10 May What Is A Hormone Imbalance Test And What Does It Show?
The pandemic led many people to take their health more seriously, resulting in a surge of interest in preventative health and general wellness. One method growing in popularity is hormone imbalance testing. But what is a hormone imbalance, and how does it affect the body? Can a hormone imbalance test really lead to better overall health? Read on for the information you need to decide if hormone imbalance testing is the right choice for you.
What are hormones?
Hormones function as chemical messengers that carry important information to cells of the body. Normally, hormones target specific cells through receptors, with each type of hormone having a key message for different parts of the body. Hormones are produced by endocrine glands, and they play a vital role in balancing every major body system.
Endocrine glands and their roles in the body include:
- Adrenal gland: Regulates stress and sex drive
- Hypothalamus gland: Regulates body temperature, hunger, moods, release of other hormones, sex drive, and sleep
- Ovaries: Regulates female sex hormones
- Pancreas: Regulates sleep
- Parathyroid: Regulates calcium
- Pineal gland: Regulates sleep
- Pituitary gland: Regulates growth
- Testes: Regulates male sex hormones
- Thymus: Regulates adaptive immune system
- Thyroid: Regulates heart rate and calorie burn
Many different types of hormones exist in the body. Some of the most important hormones include:
- Cortisol: Manages stress
- Estrogen: Manages sex drive in all genders and regulates the menstrual cycle
- Ghrelin: Manages appetite by signaling when you’re hungry
- Growth hormone: Manages cell growth and reproduction
- Insulin: Manages glucose levels
- Leptin: Manages appetite by signaling when you’re full
- Melatonin: Manages sleep cycles and circadian rhythm
- Progesterone: Manages body changes during pregnancy
- Serotonin: Manages appetite, mood, and sleep cycles
- Testosterone: Manages sex drive in all genders
What is a hormonal imbalance?
Having a hormonal imbalance means that one or more of your hormones are not generated at the proper level.

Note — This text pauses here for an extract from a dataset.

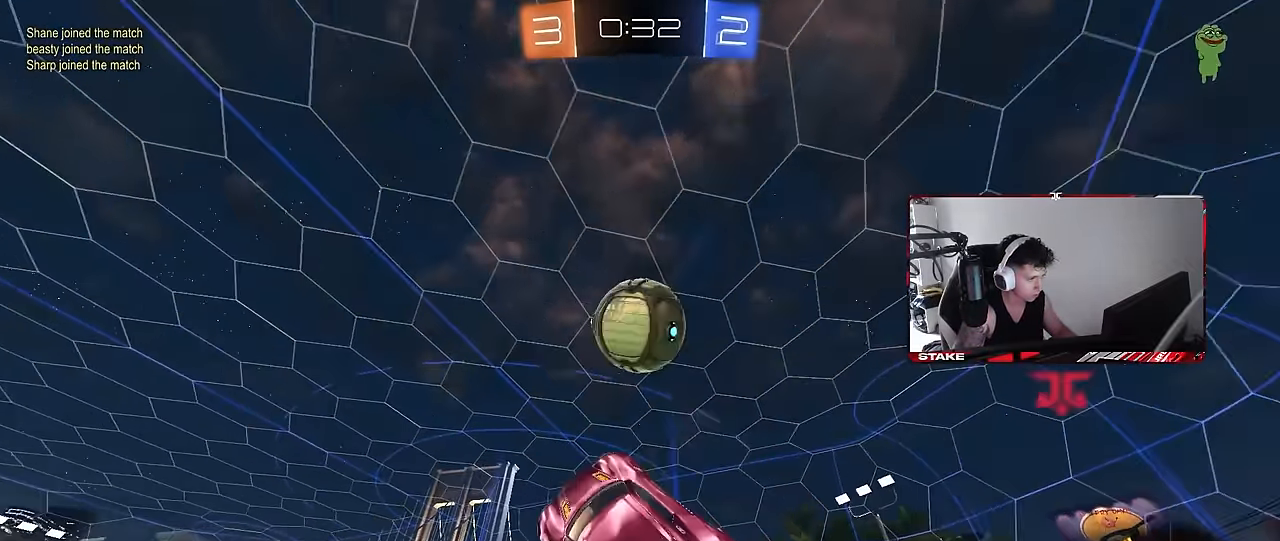
{"keys": ["a", "shift"], "mouse": ["left"], "events": [[17, "w", "down"], [100, "w", "up"], [150, "w", "down"], [250, "a", "down"], [250, "d", "up"], [300, "shift", "down"], [483, "w", "up"]]}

A hormone imbalance can be either a deficiency or an overabundance of certain hormone(s). Symptoms of hormone imbalance can vary depending on the type of hormone as well as the cause of the imbalance.
There are common life transitions typically associated with hormone imbalance, such as pregnancy or menopause. However, anyone can experience a hormone imbalance at any age, regardless of gender. Some health conditions or medications can cause hormonal imbalances, while other health conditions are caused by the imbalance itself.
What is a hormone imbalance test?
A hormone imbalance test detects whether your endocrine glands are producing the right amount of each hormone. Tests vary depending on the hormones being tested.
Some tests are designed to detect imbalances respective to gender, so you should consult with your healthcare provider to ensure you are using the correct test. You should also inform your provider about any hormone-altering medications you may be currently taking so that they may be considered when reviewing results.
- Blood tests detect cortisol, estrogen, testosterone, and thyroid levels.
- Saliva tests detect estradiol, progesterone, and testosterone.
- Ultrasounds are used to determine if there is an issue with a particular gland in the body. This test is often used to examine ovaries, the pituitary gland, testicles, thyroid, and uterus. X-rays or MRI may be used in subsequent tests to further identify issues. Doctors also may conduct a biopsy of a gland to make a diagnosis.
- Sperm counts and pap smears can help identify issues with glands – such as lumps, cysts, or other abnormalities – that may impact hormone levels and cause an imbalance.
How do I know if I need a test?
Detecting a hormone imbalance by monitoring symptoms alone can be difficult, as signs can be misleading. For example, both weight gain and weight loss can indicate hormonal imbalance. This is further complicated by the fact that many hormonal imbalance symptoms can be signs of a different health issue altogether.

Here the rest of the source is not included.